A few weeks ago, one of the most powerful men in the music industry, Columbia Records boss Rob Stringer, was interviewed about his label's plans for 2014. He mentioned the forthcoming January release from Bruce Springsteen – High Hopes, a collection of covers, outtakes and "reimagined" versions of songs from previous albums – and, more speculatively, a forthcoming album by Pharrell Williams, set to include his current single Happy, from the soundtrack to Despicable Me 2. Then he added, vaguely, "at some point, Beyoncé will put a record out and when she does it'll be phenomenal". The headlines duly suggested a Beyoncé album would arrive in 2014.

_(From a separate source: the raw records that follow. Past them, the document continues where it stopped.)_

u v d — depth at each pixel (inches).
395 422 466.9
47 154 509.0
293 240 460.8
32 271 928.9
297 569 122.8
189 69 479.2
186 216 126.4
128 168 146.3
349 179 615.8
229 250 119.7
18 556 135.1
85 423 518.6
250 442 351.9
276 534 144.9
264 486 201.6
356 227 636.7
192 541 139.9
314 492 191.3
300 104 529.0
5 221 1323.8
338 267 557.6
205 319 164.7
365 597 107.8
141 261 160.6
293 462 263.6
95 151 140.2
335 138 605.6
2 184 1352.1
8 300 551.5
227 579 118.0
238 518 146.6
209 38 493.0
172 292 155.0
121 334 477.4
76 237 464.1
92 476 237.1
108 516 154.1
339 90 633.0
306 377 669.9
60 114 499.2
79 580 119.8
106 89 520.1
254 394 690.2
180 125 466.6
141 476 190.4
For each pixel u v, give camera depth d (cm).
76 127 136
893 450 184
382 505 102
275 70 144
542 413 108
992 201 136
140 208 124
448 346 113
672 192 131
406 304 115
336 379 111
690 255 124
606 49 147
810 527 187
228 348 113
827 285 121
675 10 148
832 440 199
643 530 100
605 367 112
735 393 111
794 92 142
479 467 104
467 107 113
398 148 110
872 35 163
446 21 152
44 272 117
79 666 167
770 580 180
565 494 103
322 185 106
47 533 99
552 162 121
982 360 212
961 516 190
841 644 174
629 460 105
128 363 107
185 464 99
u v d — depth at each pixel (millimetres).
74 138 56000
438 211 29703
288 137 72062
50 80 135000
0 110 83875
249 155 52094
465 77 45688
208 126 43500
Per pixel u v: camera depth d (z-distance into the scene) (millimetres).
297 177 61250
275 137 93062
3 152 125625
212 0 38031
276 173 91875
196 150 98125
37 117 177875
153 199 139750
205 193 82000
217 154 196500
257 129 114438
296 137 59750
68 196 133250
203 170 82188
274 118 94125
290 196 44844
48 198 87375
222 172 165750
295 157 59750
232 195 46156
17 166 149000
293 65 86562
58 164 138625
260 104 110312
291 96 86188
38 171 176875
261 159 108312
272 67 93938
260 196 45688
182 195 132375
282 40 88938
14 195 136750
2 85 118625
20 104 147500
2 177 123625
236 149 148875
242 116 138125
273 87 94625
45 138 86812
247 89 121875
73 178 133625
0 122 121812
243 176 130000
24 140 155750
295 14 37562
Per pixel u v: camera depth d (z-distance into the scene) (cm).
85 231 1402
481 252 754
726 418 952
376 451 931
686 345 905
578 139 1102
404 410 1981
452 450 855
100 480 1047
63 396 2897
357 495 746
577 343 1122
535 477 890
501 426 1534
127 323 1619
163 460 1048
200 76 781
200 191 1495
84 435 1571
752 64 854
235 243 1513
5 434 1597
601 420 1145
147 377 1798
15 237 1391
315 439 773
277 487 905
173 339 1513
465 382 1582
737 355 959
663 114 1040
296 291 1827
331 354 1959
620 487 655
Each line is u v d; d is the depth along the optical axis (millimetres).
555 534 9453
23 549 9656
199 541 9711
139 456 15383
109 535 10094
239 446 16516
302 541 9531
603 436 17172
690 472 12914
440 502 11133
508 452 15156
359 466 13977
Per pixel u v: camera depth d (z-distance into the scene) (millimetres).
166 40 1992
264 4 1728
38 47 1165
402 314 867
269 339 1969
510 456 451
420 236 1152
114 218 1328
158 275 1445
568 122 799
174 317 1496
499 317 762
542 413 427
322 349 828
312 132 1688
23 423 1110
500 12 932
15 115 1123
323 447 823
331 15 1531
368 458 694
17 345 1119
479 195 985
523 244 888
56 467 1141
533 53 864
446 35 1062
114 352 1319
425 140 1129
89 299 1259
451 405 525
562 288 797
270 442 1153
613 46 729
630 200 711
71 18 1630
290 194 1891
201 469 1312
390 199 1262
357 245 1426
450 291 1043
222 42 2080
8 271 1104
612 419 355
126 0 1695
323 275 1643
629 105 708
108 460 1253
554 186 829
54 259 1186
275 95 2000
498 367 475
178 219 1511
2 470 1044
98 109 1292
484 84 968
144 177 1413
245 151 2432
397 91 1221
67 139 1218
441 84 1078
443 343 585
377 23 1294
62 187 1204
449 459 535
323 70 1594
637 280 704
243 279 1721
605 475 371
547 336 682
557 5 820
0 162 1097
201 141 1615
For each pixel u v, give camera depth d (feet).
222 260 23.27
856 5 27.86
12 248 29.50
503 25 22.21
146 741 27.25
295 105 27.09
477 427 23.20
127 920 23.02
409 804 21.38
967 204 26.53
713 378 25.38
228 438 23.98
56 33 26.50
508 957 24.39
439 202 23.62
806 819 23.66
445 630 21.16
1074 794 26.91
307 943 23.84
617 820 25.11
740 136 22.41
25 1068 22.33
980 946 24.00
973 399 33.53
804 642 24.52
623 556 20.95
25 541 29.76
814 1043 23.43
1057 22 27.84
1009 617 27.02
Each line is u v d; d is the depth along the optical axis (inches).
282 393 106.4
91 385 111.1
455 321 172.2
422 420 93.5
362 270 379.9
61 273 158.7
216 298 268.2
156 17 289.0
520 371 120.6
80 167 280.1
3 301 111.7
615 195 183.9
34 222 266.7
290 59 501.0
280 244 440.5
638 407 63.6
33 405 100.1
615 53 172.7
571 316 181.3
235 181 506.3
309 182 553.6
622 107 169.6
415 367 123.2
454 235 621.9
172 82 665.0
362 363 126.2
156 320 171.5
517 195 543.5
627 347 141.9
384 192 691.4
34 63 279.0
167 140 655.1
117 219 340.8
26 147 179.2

As it turned out, Beyonce's album arrived without warning three days after Stringer – also the label boss behind 2013's other surprise release, David Bowie's The Next Day – gave his interview. If anyone thought releasing an album without prior publicity was a trick that could only be successfully pulled off once, they were mistaken. The impact of what industry magazines have taken to calling a "sneak attack" wasn't in any way dulled by the fact that an artist on the same label had done exactly the same thing earlier in the year: Beyoncé's eponymous fifth album went on to sell more than 800,000 copies in three days.
Given its success, it seems inconceivable that more artists won't try to repeat the feat over the next 12 months, not least because the sneak attack manages to diffuse the weight of expectation placed on a hotly anticipated album and circumvents the chance of bad reviews: you'll still get the coverage, but you'll already have sold a lot of albums before anyone gets round to reading it. You can understand why someone like Adele, whose third album is supposed to come out next year, might seriously consider that approach, given that she's charged with the thankless task of following up the biggest-selling album of the last decade. You might consider it if you were U2, also slated to reappear next year, as a means of injecting a degree of unpredictability into a career that hasn't exactly flagged in recent years – most bands would kill for a career slump involving a world tour that grossed $736m (£450m), as U2's 2009-2011 360 Degree tour did – but that has suffered from a sense of diminishing returns when it comes to new albums: 2009's No Line on the Horizon was their lowest-selling in a decade.
That said, there are a handful of major albums with fixed release dates: not just Springsteen but the second albums by acclaimed US alt-rockers Warpaint and UK dance star Katy B, whose 2011 debut On a Mission brilliantly rendered a variety of underground club genres – drum 'n' bass, dubstep, garage, UK funky – into sparkling pop music. Scheduled for March is Lily Allen's comeback album, which apparently features songs inspired by both "the experience of motherhood" and her Twitter feud with rapper Azaelia Banks, whose own album, Broke With Expensive Taste – originally scheduled for release in 2012 – is also supposed to be coming out next year. The latter certainly sounds like an intriguing record, at least if you believe Banks's description of its contents: an "anti-pop" album influenced by abstract US alt-rock band Ariel Pink's Haunted Grafitti, featuring collaborations with Pharrell Williams and chart-topping British duo Disclosure.
Equally intriguing is the prospect of Lana Del Rey's Ultraviolence – an album on which you hope the singer-songwriter is going to attempt a Bowie-esque reinvention of her persona, rather yet another set of songs in which she pines for her bad boy lover in a seedy motel while either putting her red dress on or taking her dress off – and R&B producer Frank Ocean following up 2012's acclaimed Channel Orange with an album he's suggested is inspired by the Beach Boys, whose influence you could certainly hear in Superpower, his contribution to the Beyoncé album.
Elsewhere, 2014's first two guaranteed critical hits look like being Canadian singer-songwriter St Vincent's eponymous album – released in February and already trailed by a wildly acclaimed single Birth in Reverse, complete with the attention-grabbing opening line "oh what an ordinary day/ take out the garbage/ masturbat*" – and the debut album by Sky Ferreira, which is already available to hear on YouTube (having been released in the autumn in the US), and sees the singer, model and actress takes an appealingly leftfield approach to the business of making a pop album. The year's big archival release, meanwhile, looks like being a follow-up to Michael Jackson's posthumous 2010 album, Michael, a record that received what you might tactfully describe as a mixed reception, with members of the Jackson family claiming that several tracks actually featured a Michael Jackson impersonator. It's to repeat the formula of getting old Jackson tracks remixed by a contemporary producer (Timbaland is involved) while fans are apparently excited that it may include Jackson's thought-provokingly titled 1989 outtake Do You Know Where Your Children Are?